IPv6
È l'abbreviazione di "Internet Protocol version 6".
IPv6 è la versione più recente dell'Internet Protocol (IP). Fornisce un sistema di identificazione e localizzazione per i dispositivi connessi a internet, assegnando indirizzi IP ai dispositivi che aiutano le apparecchiature di rete a instradare il traffico. IPv6 sta gradualmente sostituendo lo standard precedente, IPv4, e risolve il problema dell'esaurimento degli indirizzi IPv4.
Ogni dispositivo connesso a internet ha bisogno di un indirizzo IP per l'identificazione, che altri dispositivi possono usare per inviargli dati. IPv4 usa indirizzi a 32 bit, consentendo quasi 4,3 miliardi di indirizzi univoci. Anche se questo era sufficiente agli albori di Internet, oggi ci sono molti più dispositivi connessi a internet rispetto agli indirizzi IPv4 disponibili. IPv6 usa invece indirizzi a 128 bit, fornendo uno spazio di indirizzamento sufficiente per 340 undecilioni (o 340 trilioni di trilioni di trilioni) di indirizzi IP univoci: un numero che può essere considerato praticamente illimitato.
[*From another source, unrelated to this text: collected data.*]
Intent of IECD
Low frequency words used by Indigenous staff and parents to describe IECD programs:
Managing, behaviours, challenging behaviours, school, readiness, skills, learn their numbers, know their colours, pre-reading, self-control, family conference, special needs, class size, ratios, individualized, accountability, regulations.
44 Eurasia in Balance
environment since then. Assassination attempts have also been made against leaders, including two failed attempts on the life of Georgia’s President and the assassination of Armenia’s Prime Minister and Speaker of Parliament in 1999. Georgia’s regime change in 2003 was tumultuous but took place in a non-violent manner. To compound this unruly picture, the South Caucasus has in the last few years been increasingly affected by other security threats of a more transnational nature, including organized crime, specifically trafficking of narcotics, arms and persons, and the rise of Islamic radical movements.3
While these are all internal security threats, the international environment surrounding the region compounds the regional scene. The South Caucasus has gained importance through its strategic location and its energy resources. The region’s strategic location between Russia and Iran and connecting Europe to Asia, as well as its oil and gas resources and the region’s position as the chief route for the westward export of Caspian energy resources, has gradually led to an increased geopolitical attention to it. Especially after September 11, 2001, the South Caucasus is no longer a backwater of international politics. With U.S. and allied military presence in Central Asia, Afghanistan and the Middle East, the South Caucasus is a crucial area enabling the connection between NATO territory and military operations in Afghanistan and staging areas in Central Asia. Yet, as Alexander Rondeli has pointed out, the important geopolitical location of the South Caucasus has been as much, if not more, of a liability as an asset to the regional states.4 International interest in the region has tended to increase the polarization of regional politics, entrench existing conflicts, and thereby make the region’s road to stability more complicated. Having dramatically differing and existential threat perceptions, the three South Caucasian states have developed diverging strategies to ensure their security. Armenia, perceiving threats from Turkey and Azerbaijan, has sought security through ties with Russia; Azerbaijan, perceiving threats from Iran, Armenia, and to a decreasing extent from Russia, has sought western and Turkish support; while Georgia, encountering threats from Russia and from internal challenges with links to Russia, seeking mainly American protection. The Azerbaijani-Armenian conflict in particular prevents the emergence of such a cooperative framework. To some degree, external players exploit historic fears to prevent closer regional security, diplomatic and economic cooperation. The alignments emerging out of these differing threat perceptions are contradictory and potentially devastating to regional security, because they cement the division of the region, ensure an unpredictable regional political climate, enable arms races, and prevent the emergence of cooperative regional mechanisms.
Un indirizzo IPv6 è composto da 8 gruppi di 4 cifre esadecimali, quindi è più lungo e complesso di un indirizzo IPv4. Per esempio, confronta un semplice indirizzo IPv4 come 192.168.0.47 con un indirizzo IPv6 più complesso:
2001:0db8:85a3:0000:0000:8a2e:0370:7334
Oltre ad aumentare enormemente lo spazio di indirizzamento disponibile, IPv6 aggiunge diversi altri miglioramenti al protocollo IP. Include il supporto integrato per la sicurezza IPsec e per i flussi di dati multicast (entrambe funzionalità opzionali in IPv4). IPv6 usa un'intestazione di pacchetto più semplice per ridurre il carico di elaborazione durante l'instradamento. Semplifica inoltre la configurazione automatica degli indirizzi di rete, rendendo più facile per i dispositivi unirsi alle reti. Infine, riduce la necessità di usare NAT nelle reti locali, migliorando l'affidabilità di servizi come la telefonia VoIP.
Adozione di IPv6
La diffusione di IPv6 è iniziata a metà degli anni 2000, quando i produttori di software hanno aggiunto il supporto ai sistemi operativi e all'infrastruttura di rete. In alcuni Paesi, il supporto dei server DNS è iniziato nel 2004. Nel 2008 era possibile risolvere qualsiasi nome di dominio usando IPv6 e nel 2012 diverse grandi aziende hanno attivato permanentemente il supporto per IPv6 sui propri server web. Tuttavia, molte reti usano ancora IPv4, poiché l'adozione di IPv6 procede gradualmente; nel 2023, quasi la metà del traffico verso Google usa IPv6, rispetto ad appena l'1,5% di dieci anni prima.